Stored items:
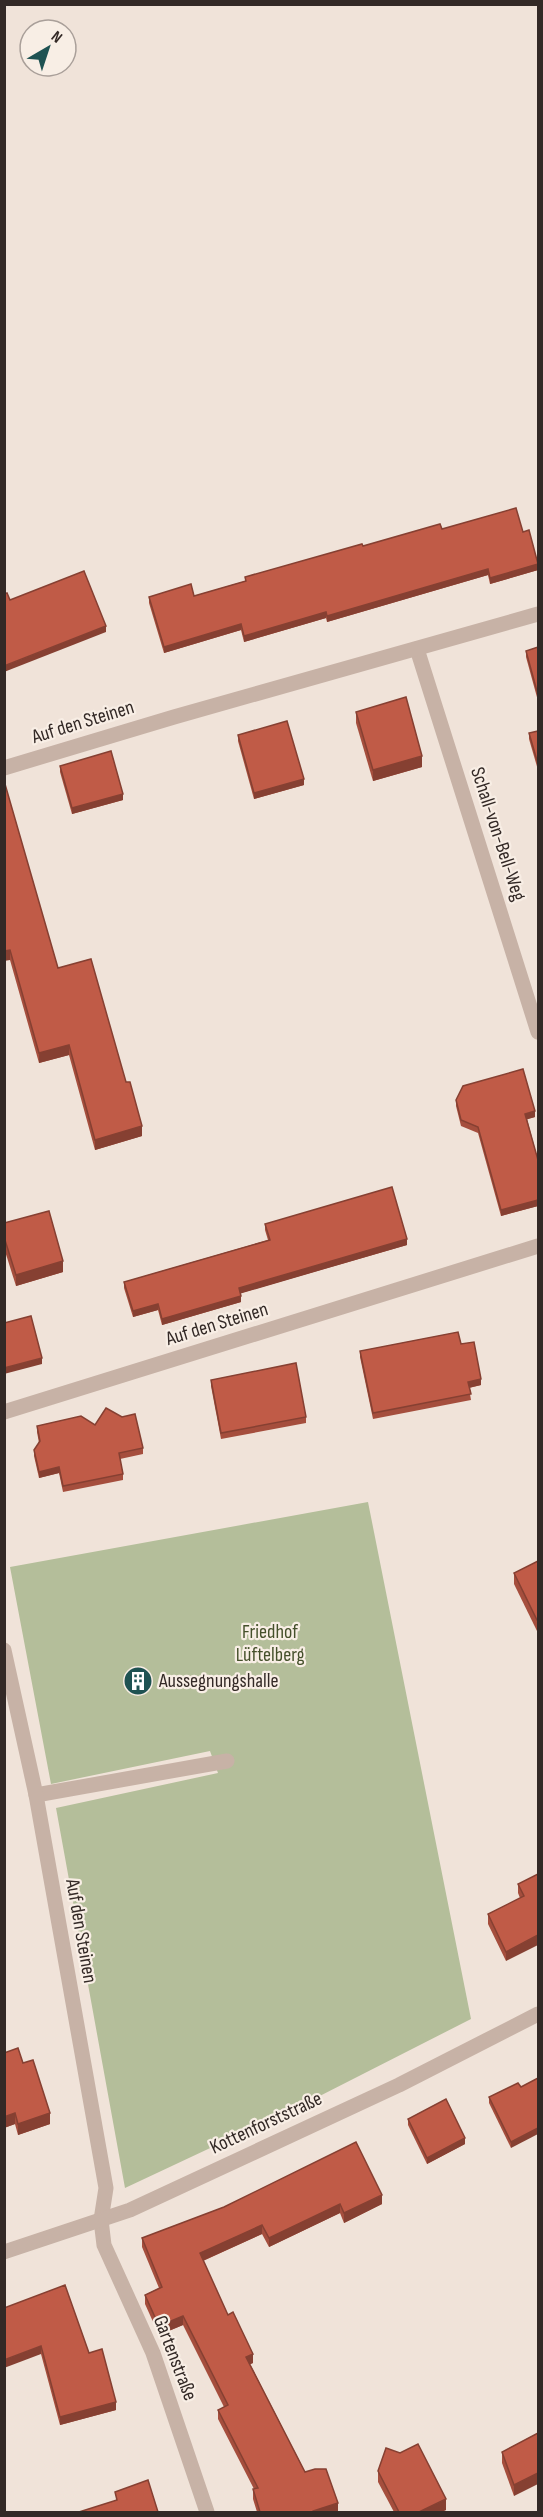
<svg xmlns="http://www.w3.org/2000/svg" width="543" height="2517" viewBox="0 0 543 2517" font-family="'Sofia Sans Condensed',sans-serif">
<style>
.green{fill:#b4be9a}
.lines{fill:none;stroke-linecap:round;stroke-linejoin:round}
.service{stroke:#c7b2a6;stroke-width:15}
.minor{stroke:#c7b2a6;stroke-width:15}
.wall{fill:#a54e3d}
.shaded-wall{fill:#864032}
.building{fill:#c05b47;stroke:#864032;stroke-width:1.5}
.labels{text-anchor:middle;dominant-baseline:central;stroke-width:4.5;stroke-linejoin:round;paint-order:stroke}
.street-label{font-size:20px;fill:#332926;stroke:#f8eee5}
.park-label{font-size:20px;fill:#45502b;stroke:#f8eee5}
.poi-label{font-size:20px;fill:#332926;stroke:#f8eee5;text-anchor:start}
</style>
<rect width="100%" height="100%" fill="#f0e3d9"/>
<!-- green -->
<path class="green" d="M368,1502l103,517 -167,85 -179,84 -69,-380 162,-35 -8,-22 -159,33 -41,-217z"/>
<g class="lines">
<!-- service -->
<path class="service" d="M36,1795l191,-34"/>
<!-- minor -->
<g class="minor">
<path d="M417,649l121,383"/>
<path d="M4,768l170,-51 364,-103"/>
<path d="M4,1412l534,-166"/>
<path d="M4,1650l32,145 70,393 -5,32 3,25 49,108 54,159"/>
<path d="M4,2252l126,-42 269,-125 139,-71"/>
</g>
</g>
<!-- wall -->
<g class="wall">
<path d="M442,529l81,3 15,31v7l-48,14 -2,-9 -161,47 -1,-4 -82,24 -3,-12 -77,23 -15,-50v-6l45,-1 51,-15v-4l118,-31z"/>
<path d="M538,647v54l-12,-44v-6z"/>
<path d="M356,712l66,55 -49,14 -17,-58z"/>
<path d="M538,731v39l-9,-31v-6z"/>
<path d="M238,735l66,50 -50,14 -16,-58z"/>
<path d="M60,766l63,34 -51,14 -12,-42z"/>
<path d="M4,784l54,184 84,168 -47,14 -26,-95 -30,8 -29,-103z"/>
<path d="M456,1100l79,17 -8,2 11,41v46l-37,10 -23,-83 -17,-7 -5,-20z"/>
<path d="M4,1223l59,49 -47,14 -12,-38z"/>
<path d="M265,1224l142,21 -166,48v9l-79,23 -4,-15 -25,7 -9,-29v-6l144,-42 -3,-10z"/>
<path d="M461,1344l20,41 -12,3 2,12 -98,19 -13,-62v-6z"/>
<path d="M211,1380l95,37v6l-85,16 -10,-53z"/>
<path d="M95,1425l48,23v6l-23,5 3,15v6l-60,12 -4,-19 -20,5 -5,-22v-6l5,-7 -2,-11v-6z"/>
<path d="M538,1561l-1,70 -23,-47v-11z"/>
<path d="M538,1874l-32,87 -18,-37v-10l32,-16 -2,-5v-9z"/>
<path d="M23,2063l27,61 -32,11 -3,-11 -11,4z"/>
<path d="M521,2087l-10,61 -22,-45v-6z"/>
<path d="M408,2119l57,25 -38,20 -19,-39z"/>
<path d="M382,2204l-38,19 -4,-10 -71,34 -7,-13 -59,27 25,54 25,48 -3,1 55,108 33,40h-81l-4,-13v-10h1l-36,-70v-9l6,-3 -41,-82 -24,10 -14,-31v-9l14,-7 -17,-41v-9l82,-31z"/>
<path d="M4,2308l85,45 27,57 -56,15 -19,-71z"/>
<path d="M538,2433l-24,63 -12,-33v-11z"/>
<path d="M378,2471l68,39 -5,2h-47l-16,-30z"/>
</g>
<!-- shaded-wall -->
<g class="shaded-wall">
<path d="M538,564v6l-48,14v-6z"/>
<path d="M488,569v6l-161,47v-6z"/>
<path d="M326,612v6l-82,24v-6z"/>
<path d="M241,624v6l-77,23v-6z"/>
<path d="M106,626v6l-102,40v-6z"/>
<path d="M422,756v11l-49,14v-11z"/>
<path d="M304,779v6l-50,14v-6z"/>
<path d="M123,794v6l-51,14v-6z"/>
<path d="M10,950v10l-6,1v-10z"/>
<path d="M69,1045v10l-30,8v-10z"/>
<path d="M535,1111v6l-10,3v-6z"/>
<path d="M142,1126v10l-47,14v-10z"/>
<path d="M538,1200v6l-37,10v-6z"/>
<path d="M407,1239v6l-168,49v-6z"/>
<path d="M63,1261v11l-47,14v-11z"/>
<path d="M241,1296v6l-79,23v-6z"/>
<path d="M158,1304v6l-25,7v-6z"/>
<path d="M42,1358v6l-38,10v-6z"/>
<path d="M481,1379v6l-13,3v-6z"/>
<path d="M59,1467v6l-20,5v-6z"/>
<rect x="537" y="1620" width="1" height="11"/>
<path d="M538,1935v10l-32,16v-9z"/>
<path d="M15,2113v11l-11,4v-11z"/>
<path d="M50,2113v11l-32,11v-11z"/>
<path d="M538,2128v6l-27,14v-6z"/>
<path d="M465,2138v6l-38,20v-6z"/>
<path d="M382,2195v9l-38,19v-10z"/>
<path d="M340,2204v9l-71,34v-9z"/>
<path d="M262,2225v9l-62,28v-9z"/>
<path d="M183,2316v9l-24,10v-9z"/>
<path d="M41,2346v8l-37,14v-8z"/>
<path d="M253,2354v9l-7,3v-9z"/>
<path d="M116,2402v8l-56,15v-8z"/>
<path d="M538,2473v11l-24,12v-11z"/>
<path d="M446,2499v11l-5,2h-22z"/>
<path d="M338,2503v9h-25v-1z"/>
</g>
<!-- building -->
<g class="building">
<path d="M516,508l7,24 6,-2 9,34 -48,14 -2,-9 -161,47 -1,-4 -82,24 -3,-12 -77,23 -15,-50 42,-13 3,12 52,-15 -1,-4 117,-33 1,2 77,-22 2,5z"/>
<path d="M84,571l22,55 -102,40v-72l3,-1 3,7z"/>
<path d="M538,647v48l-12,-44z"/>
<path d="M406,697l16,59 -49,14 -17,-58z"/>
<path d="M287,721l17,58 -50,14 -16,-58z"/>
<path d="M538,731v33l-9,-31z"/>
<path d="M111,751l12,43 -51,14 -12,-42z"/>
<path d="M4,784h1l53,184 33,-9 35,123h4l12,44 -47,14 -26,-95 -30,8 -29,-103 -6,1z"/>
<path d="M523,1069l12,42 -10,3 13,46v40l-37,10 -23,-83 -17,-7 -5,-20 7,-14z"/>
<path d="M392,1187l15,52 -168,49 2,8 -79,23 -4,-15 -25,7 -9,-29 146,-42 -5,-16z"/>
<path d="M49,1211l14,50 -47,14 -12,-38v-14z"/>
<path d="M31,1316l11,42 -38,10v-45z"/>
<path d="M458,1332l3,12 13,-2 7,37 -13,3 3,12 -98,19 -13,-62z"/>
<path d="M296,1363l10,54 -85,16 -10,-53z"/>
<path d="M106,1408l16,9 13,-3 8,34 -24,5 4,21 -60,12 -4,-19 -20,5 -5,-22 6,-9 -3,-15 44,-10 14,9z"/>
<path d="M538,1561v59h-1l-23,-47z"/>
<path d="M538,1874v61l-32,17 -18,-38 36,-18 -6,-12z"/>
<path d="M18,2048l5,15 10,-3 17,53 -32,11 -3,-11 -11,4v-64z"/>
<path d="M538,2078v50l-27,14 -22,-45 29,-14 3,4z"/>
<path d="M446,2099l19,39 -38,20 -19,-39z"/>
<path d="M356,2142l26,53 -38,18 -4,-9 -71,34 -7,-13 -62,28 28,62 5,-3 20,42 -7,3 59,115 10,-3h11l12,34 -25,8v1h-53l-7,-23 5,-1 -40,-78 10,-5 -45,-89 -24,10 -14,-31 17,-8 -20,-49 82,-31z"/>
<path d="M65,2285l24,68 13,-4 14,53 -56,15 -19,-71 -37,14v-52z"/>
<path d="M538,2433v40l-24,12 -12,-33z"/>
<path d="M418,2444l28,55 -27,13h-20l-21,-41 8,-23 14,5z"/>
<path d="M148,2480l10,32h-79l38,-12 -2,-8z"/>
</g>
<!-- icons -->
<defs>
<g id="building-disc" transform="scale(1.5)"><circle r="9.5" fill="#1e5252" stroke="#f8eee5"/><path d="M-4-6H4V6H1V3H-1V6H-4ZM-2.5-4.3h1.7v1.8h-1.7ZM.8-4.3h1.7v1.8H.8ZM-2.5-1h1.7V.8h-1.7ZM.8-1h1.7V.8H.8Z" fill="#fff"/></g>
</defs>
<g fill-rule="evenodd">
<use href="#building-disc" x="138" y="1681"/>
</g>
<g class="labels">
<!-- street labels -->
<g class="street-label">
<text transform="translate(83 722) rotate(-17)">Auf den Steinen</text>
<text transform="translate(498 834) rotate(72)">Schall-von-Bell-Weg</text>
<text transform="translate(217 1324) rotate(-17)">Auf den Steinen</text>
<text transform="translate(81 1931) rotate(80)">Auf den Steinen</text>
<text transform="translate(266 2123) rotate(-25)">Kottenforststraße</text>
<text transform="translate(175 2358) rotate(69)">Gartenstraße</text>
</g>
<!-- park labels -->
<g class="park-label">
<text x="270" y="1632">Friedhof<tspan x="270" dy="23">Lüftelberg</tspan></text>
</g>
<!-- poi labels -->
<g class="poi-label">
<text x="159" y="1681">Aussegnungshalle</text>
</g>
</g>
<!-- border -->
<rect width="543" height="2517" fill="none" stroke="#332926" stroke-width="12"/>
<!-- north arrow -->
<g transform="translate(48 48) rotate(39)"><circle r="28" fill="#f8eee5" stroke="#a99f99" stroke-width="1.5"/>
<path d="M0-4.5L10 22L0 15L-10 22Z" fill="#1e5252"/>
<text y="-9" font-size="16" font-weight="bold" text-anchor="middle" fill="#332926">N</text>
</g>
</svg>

### Instructions to follow
Select and copy each line from the data that includes the word "lines".

### Response to this exercise
.lines{fill:none;stroke-linecap:round;stroke-linejoin:round}
<g class="lines">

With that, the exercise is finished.